I create table on Hadoop cluster using PySpark SQL:spark.sql("CREATE TABLE my_table (...) PARTITIONED BY (...) STORED AS Parquet")
and load some data with: spark.sql("INSERT INTO my_table SELECT * FROM my_other_table")
, however the resulting files do not seem to be Parquet files, they're missing ".snappy.parquet" extension.
The same problem occurs when repeating those steps in Hive.
But surprisingly when I create table using PySpark DataFrame: df.write.partitionBy("my_column").saveAsTable(name="my_table", format="Parquet")
everything works just fine.
So, my question is: what's wrong with the SQL way of creating and populating Parquet table?
Spark version 2.4.5, Hive version 3.1.2.
Update (27 Dec 2022 after @mazaneicha answer) Unfortunately, there is no parquet-tools on the cluster I'm working with, so the best I could do is to check the content of the files with hdfs dfs -tail (and -head). And in all cases there is "PAR1" both at the beginning and at the end of the file. And even more - the meta-data of parquet version (implementation):
Method # of files Total size Parquet version File name
Hive Insert 8 34.7 G Jparquet-mr version 1.10.0 xxxxxx_x
PySpark SQL Insert 8 10.4 G Iparquet-mr version 1.6.0 part-xxxxx-xxxxxxxx-xxxx-xxxx-xxxx-xxxxxxxxxxxx.c000
PySpark DF insertInto 8 10.9 G Iparquet-mr version 1.6.0 part-xxxxx-xxxxxxxx-xxxx-xxxx-xxxx-xxxxxxxxxxxx.c000
PySpark DF saveAsTable 8 11.5 G Jparquet-mr version 1.10.1 part-xxxxx-xxxxxxxx-xxxx-xxxx-xxxx-xxxxxxxxxxxx-c000.snappy.parquet
(To create the same number of files I used "repartition" with df, and "distribute by" with SQL).
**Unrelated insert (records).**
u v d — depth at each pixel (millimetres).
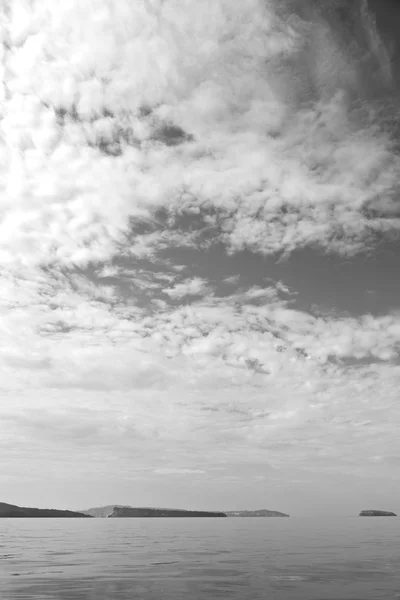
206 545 46938
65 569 26719
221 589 20094
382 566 28719
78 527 99500
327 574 25094
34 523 133500
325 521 155875
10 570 26234
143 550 40656
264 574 25000
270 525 114438
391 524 121312
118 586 20641
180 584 21359
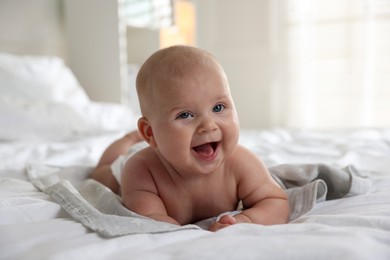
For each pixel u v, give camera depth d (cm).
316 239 42
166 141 59
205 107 58
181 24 313
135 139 104
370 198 68
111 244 45
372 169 99
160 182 67
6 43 226
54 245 45
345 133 178
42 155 127
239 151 70
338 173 73
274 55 278
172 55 60
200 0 296
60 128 169
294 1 268
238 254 39
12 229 51
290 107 276
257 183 68
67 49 258
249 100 288
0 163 113
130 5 254
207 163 60
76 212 58
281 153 124
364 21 249
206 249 41
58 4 256
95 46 249
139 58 274
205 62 59
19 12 232
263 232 48
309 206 66
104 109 199
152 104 60
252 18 283
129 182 68
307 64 268
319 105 267
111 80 246
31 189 79
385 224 50
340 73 259
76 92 211
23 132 158
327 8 259
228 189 69
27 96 184
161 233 51
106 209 64
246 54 286
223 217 57
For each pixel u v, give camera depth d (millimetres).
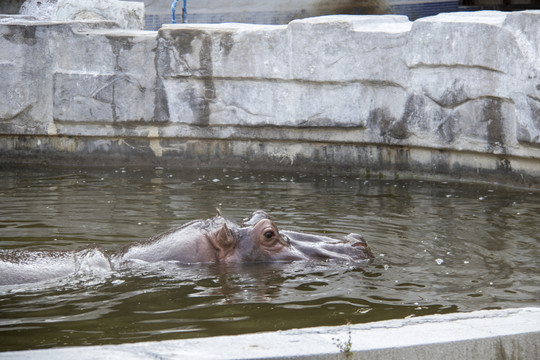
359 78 15391
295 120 16141
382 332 4582
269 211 11383
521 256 8516
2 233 9617
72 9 20266
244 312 6227
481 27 13641
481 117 14078
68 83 17219
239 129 16766
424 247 8945
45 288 6844
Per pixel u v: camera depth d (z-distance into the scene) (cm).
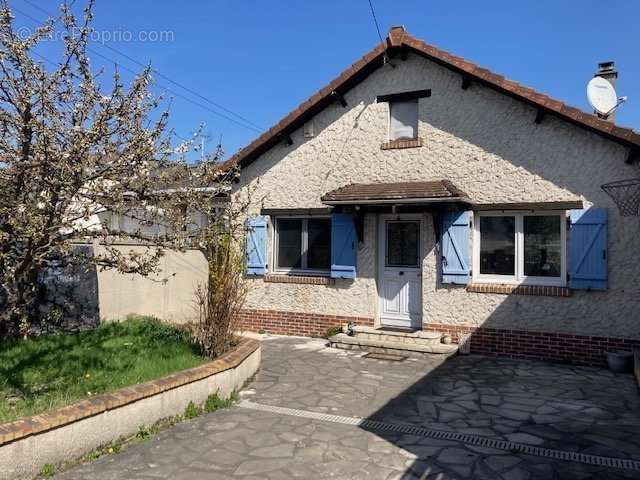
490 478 464
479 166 998
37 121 480
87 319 955
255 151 1205
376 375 830
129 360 706
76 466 470
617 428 590
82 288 948
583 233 904
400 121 1097
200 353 763
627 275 880
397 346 987
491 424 603
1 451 409
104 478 449
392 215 1099
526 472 477
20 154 494
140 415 548
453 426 596
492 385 773
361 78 1116
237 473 465
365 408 660
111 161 537
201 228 688
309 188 1171
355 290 1116
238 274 796
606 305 893
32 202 497
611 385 773
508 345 961
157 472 464
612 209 891
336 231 1127
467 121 1012
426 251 1040
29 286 662
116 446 512
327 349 1031
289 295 1187
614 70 1077
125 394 532
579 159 916
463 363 916
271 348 1039
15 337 805
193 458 496
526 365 902
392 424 602
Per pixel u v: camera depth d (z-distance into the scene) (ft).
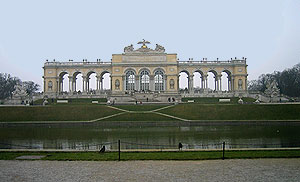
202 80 345.51
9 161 69.46
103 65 342.23
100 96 315.99
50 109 211.41
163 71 336.08
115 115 194.80
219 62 341.62
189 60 343.26
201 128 156.46
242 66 335.47
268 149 82.99
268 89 294.25
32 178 54.19
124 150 83.66
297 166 62.39
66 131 146.20
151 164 65.46
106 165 64.75
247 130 144.46
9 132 143.84
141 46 342.85
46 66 338.54
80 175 56.08
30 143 107.76
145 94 303.89
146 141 110.32
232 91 325.62
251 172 57.57
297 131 138.31
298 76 403.54
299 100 274.57
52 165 64.95
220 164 65.00
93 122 175.73
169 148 94.27
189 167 62.13
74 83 348.18
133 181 51.78
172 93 319.47
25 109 210.38
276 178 53.26
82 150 84.12
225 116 192.34
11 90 472.85
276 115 189.88
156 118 186.39
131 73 338.54
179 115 197.88
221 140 111.45
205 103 246.68
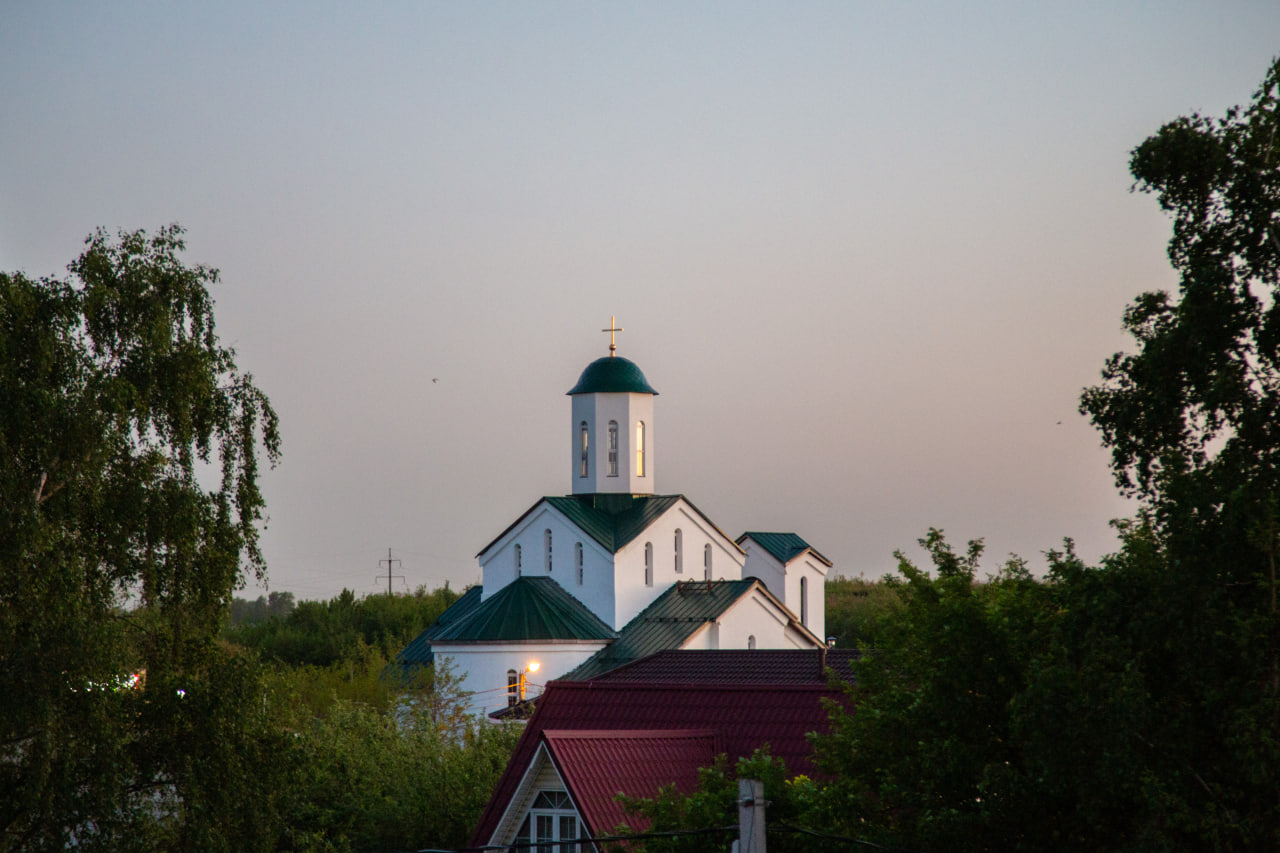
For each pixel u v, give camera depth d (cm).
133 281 4769
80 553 4544
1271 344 3316
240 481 4981
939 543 4150
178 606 4750
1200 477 3198
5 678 4156
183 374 4756
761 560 11156
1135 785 3162
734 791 4150
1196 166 3366
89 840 4253
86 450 4447
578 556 9888
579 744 4853
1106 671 3172
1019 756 3791
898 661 4156
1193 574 3130
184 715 4547
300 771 4816
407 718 7831
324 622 15962
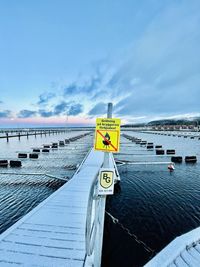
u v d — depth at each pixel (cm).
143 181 1858
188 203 1333
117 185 1683
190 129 14100
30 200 1391
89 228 344
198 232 607
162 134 9988
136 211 1223
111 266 759
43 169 2366
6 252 505
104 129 339
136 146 4912
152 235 964
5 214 1175
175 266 479
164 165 2553
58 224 652
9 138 7919
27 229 618
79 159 3089
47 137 8825
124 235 961
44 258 484
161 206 1291
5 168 2433
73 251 511
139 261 786
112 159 2292
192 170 2292
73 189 1044
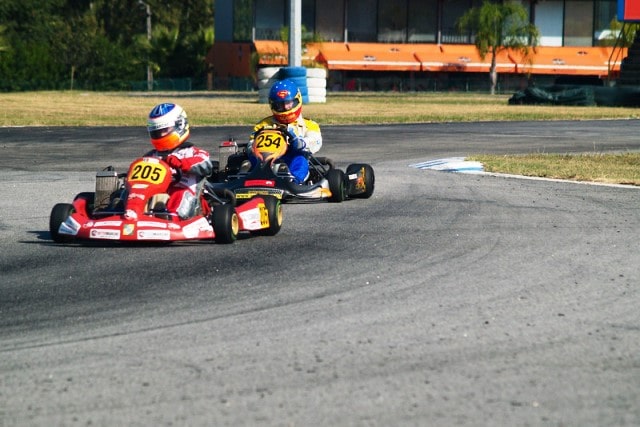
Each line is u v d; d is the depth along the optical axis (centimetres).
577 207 4003
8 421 1531
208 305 2277
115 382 1712
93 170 5494
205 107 12756
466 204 4134
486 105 14262
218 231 3086
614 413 1560
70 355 1878
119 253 2973
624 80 15350
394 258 2886
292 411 1562
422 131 8875
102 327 2086
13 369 1794
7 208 3991
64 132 8444
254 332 2033
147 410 1572
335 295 2380
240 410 1567
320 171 4406
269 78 13975
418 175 5331
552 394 1647
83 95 18050
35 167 5650
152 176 3095
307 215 3850
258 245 3125
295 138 4238
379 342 1953
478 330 2050
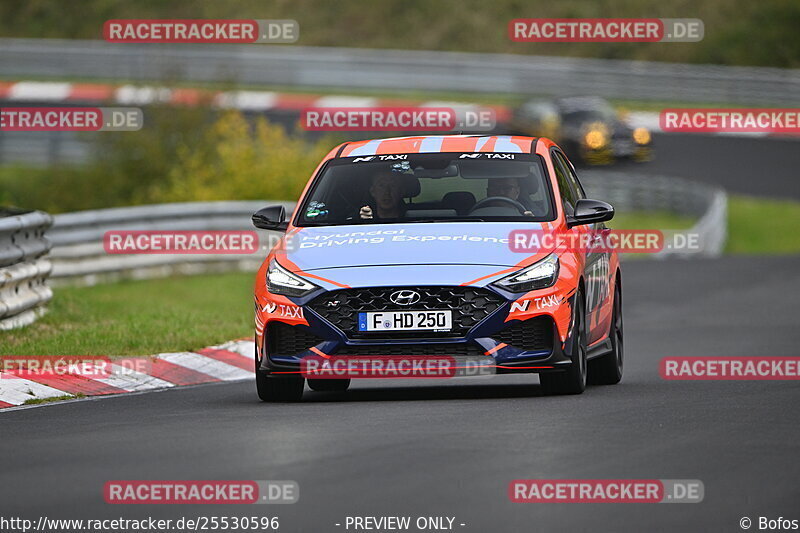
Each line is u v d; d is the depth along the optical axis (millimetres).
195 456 25109
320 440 26750
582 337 34562
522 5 198500
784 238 114875
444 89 172000
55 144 131375
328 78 172500
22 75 170625
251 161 107000
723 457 24516
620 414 30125
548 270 33156
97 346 43375
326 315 32844
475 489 21797
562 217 35344
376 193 36031
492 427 28094
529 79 170750
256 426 29031
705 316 63062
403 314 32500
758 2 194250
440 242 33719
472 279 32562
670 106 168375
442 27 196250
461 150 37344
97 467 24203
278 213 36375
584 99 146500
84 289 67312
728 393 34688
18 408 33875
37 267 48594
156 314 53594
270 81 172000
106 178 115250
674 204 118688
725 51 188250
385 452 25156
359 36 196500
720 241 105750
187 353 43531
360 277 32750
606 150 140125
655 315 64188
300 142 110625
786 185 134125
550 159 37188
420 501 20984
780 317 61719
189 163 111125
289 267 33594
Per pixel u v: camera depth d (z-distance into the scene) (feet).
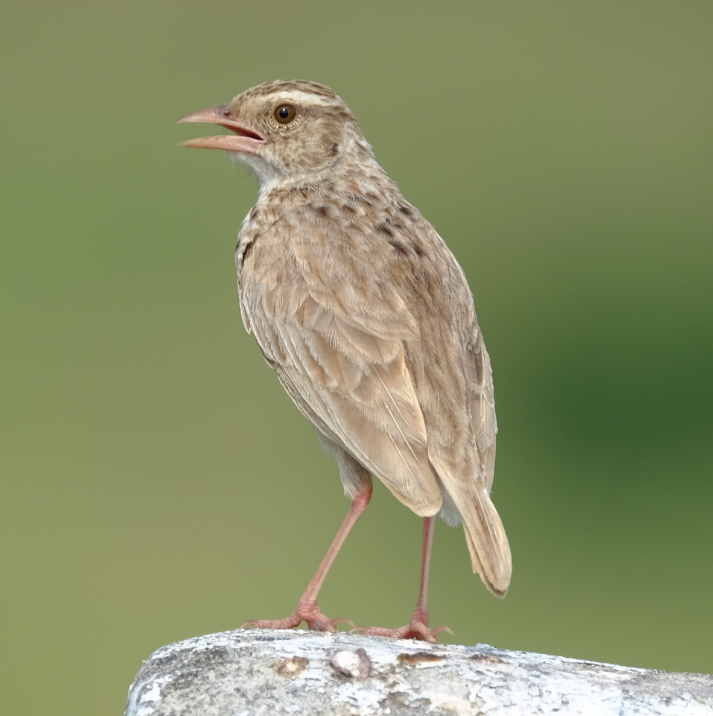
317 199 42.16
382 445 36.29
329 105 43.70
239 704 30.35
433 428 36.42
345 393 37.29
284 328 39.06
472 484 35.81
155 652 32.58
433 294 38.50
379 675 31.07
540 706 30.32
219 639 33.37
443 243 41.57
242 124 44.14
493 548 34.65
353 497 39.40
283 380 39.93
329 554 39.04
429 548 40.65
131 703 31.01
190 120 44.62
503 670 31.53
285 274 39.60
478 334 39.91
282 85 43.86
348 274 38.75
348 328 37.86
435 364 37.14
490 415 38.37
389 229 40.40
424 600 40.14
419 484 35.73
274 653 31.91
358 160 43.98
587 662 33.22
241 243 42.39
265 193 43.86
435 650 32.73
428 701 30.48
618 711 30.32
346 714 30.17
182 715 30.17
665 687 31.19
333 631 37.29
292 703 30.40
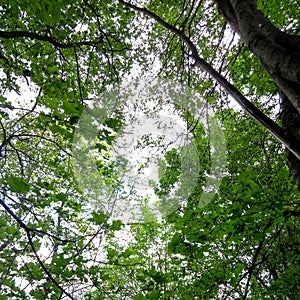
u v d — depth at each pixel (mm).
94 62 5645
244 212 3918
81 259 2971
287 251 6176
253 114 2135
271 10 3811
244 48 5750
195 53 3111
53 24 4035
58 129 2443
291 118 2270
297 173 2295
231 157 6586
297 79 1668
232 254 6035
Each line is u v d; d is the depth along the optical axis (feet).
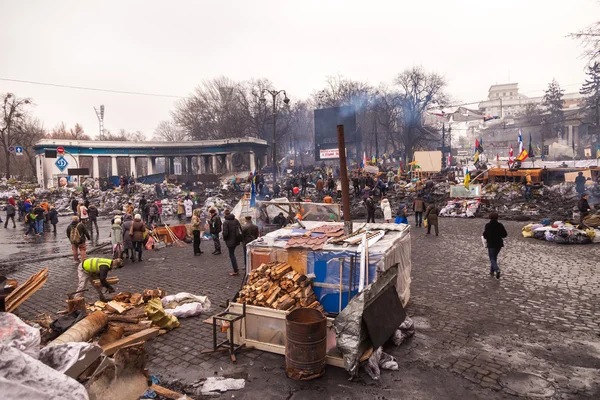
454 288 30.09
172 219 82.69
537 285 30.37
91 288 32.09
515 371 17.54
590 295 27.66
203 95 225.15
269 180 143.43
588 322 22.90
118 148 184.96
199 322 24.35
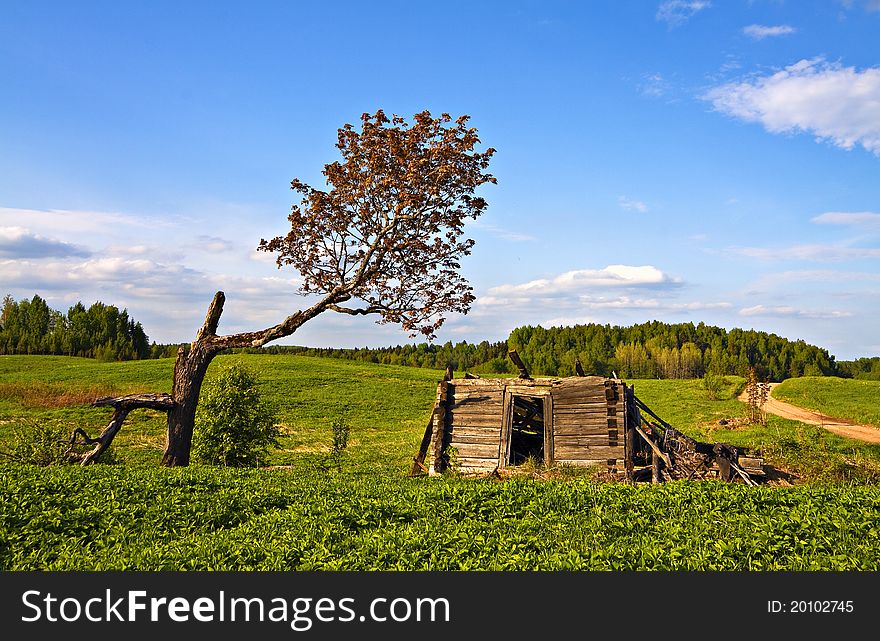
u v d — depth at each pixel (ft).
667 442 80.33
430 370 320.29
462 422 87.04
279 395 202.69
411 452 113.29
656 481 76.48
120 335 438.40
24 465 66.44
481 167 90.58
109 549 38.14
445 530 40.45
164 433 136.56
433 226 89.61
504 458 83.25
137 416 154.30
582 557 35.81
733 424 130.72
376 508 45.96
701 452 80.53
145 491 51.08
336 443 103.19
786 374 499.51
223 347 90.02
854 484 69.36
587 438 81.41
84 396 172.55
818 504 47.32
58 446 78.54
So, considering the above mentioned, it's still not clear:
- Why there is no file extension in 3 out of 4 cases?
- Why files created with Hive are so big? (no compression, I suppose).
- Why PySpark SQL and PySpark Dataframe versions/implementations of parquet differ and how set them explicitly?